The air quality on March 7 this year was funky to say the least. The flat yellowish hue of light made it hard to see as I arrived to my morning meeting in RiNo; it also smelled funny. Later that day we learned about a thermal anomaly that kept the pollution particles down making them harder than usual to ignore. But it’s no secret, particularly to those who live with asthma, that air quality in Denver is worsening. And a big portion of pollution particles that make it hard to breathe come from car exhaust.

Would we be healthier if we drove less? Most likely so. But is it possible in a growing city?

The most effective way to decrease driving is reducing the need. If we lived closer to where we work, learn, and play we wouldn’t have to drive so much. It would also make more sense for us to walk or bike. And public transportation would be more practical if more people lived closer together and closer to where they travel.

Single-Unit zoning in Denver is the most predominant zoning designation in residential neighborhoods in Denver. It keeps us far from our destinations and far from one another, forcing us to drive longer distances. It is the least-efficient form of land use in a city, consuming energy and water at much higher rate than more compact development. It requires more public infrastructure and support services. Single-Unit zoning also consumes land that could otherwise be used for parks and open space.
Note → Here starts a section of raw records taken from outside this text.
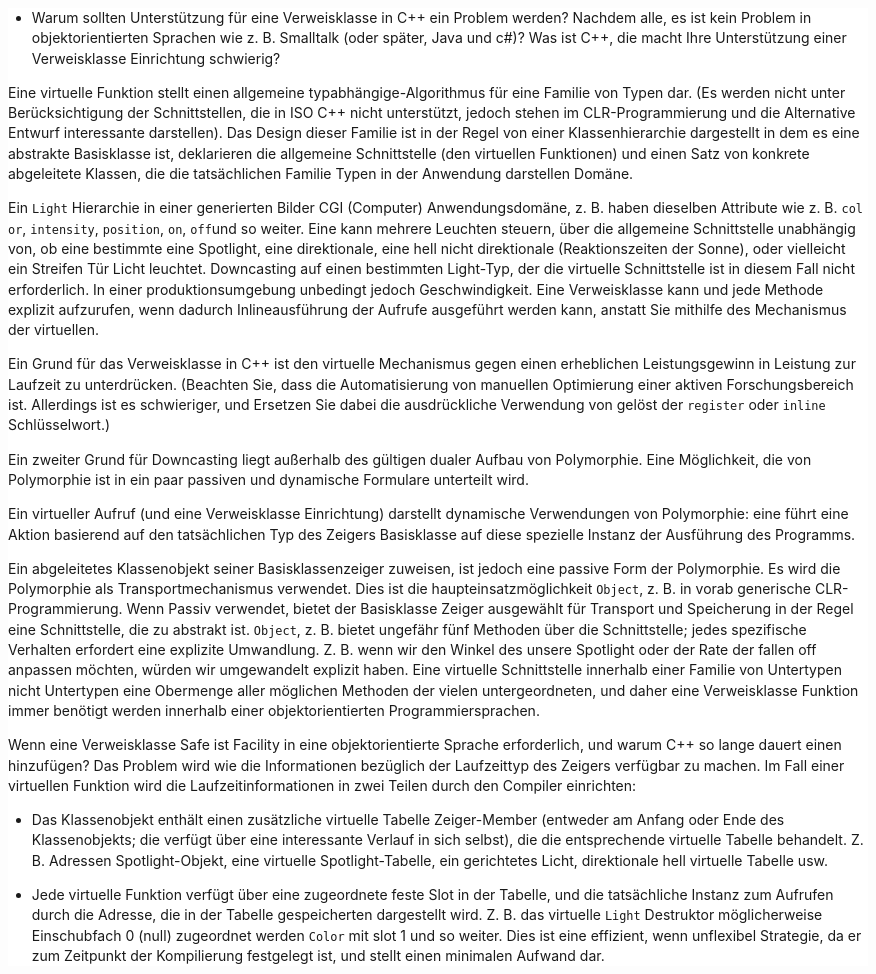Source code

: -   Warum sollten Unterstützung für eine Verweisklasse in C++ ein Problem werden? Nachdem alle, es ist kein Problem in objektorientierten Sprachen wie z. B. Smalltalk (oder später, Java und c#)? Was ist C++, die macht Ihre Unterstützung einer Verweisklasse Einrichtung schwierig?  
  
 Eine virtuelle Funktion stellt einen allgemeine typabhängige-Algorithmus für eine Familie von Typen dar. (Es werden nicht unter Berücksichtigung der Schnittstellen, die in ISO C++ nicht unterstützt, jedoch stehen im CLR-Programmierung und die Alternative Entwurf interessante darstellen). Das Design dieser Familie ist in der Regel von einer Klassenhierarchie dargestellt in dem es eine abstrakte Basisklasse ist, deklarieren die allgemeine Schnittstelle (den virtuellen Funktionen) und einen Satz von konkrete abgeleitete Klassen, die die tatsächlichen Familie Typen in der Anwendung darstellen Domäne.  
  
 Ein `Light` Hierarchie in einer generierten Bilder CGI (Computer) Anwendungsdomäne, z. B. haben dieselben Attribute wie z. B. `color`, `intensity`, `position`, `on`, `off`und so weiter. Eine kann mehrere Leuchten steuern, über die allgemeine Schnittstelle unabhängig von, ob eine bestimmte eine Spotlight, eine direktionale, eine hell nicht direktionale (Reaktionszeiten der Sonne), oder vielleicht ein Streifen Tür Licht leuchtet. Downcasting auf einen bestimmten Light-Typ, der die virtuelle Schnittstelle ist in diesem Fall nicht erforderlich. In einer produktionsumgebung unbedingt jedoch Geschwindigkeit. Eine Verweisklasse kann und jede Methode explizit aufzurufen, wenn dadurch Inlineausführung der Aufrufe ausgeführt werden kann, anstatt Sie mithilfe des Mechanismus der virtuellen.  
  
 Ein Grund für das Verweisklasse in C++ ist den virtuelle Mechanismus gegen einen erheblichen Leistungsgewinn in Leistung zur Laufzeit zu unterdrücken. (Beachten Sie, dass die Automatisierung von manuellen Optimierung einer aktiven Forschungsbereich ist. Allerdings ist es schwieriger, und Ersetzen Sie dabei die ausdrückliche Verwendung von gelöst der `register` oder `inline` Schlüsselwort.)  
  
 Ein zweiter Grund für Downcasting liegt außerhalb des gültigen dualer Aufbau von Polymorphie. Eine Möglichkeit, die von Polymorphie ist in ein paar passiven und dynamische Formulare unterteilt wird.  
  
 Ein virtueller Aufruf (und eine Verweisklasse Einrichtung) darstellt dynamische Verwendungen von Polymorphie: eine führt eine Aktion basierend auf den tatsächlichen Typ des Zeigers Basisklasse auf diese spezielle Instanz der Ausführung des Programms.  
  
 Ein abgeleitetes Klassenobjekt seiner Basisklassenzeiger zuweisen, ist jedoch eine passive Form der Polymorphie. Es wird die Polymorphie als Transportmechanismus verwendet. Dies ist die haupteinsatzmöglichkeit `Object`, z. B. in vorab generische CLR-Programmierung. Wenn Passiv verwendet, bietet der Basisklasse Zeiger ausgewählt für Transport und Speicherung in der Regel eine Schnittstelle, die zu abstrakt ist. `Object`, z. B. bietet ungefähr fünf Methoden über die Schnittstelle; jedes spezifische Verhalten erfordert eine explizite Umwandlung. Z. B. wenn wir den Winkel des unsere Spotlight oder der Rate der fallen off anpassen möchten, würden wir umgewandelt explizit haben. Eine virtuelle Schnittstelle innerhalb einer Familie von Untertypen nicht Untertypen eine Obermenge aller möglichen Methoden der vielen untergeordneten, und daher eine Verweisklasse Funktion immer benötigt werden innerhalb einer objektorientierten Programmiersprachen.  
  
 Wenn eine Verweisklasse Safe ist Facility in eine objektorientierte Sprache erforderlich, und warum C++ so lange dauert einen hinzufügen? Das Problem wird wie die Informationen bezüglich der Laufzeittyp des Zeigers verfügbar zu machen. Im Fall einer virtuellen Funktion wird die Laufzeitinformationen in zwei Teilen durch den Compiler einrichten:  
  
-   Das Klassenobjekt enthält einen zusätzliche virtuelle Tabelle Zeiger-Member (entweder am Anfang oder Ende des Klassenobjekts; die verfügt über eine interessante Verlauf in sich selbst), die die entsprechende virtuelle Tabelle behandelt. Z. B. Adressen Spotlight-Objekt, eine virtuelle Spotlight-Tabelle, ein gerichtetes Licht, direktionale hell virtuelle Tabelle usw.  
  
-   Jede virtuelle Funktion verfügt über eine zugeordnete feste Slot in der Tabelle, und die tatsächliche Instanz zum Aufrufen durch die Adresse, die in der Tabelle gespeicherten dargestellt wird. Z. B. das virtuelle `Light` Destruktor möglicherweise Einschubfach 0 (null) zugeordnet werden `Color` mit slot 1 und so weiter. Dies ist eine effizient, wenn unflexibel Strategie, da er zum Zeitpunkt der Kompilierung festgelegt ist, und stellt einen minimalen Aufwand dar.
Denver’s zoning map, April 2019. The light-yellow areas are Single-Unit residential zoned areas.
Denver’s zoning map, April 2019. The light-yellow areas are Single-Unit residential zoned areas.

Denver has very ambitious goals of reducing SOV (Single Occupancy Vehicle) commute from 73% to 50% by year 2030 and reducing greenhouse emissions by 80% by year 2050. These transportation goals cannot be reached without the support of land use. But do we have to become Manhattan to live healthier lives and preserve our open space? Not at all. We just need to relax our zoning code to allow more people to live in existing neighborhoods rich in jobs, services, and amenities.

I’ve been writing about the “missing middle” housing for a while. There are countless benefits of allowing multiple dwelling units in the building forms that traditionally have been reserved for single families. It makes our neighborhoods more inclusive and affordable. It preserves historic character of our communities. In the state where more than 30% of greenhouse emissions come from driving, making our neighborhoods more compact would reduce the need for driving and make our air cleaner. Cleaner air, ability to walk and bike, and access to parks would make Denver a healthier and more sustainable city.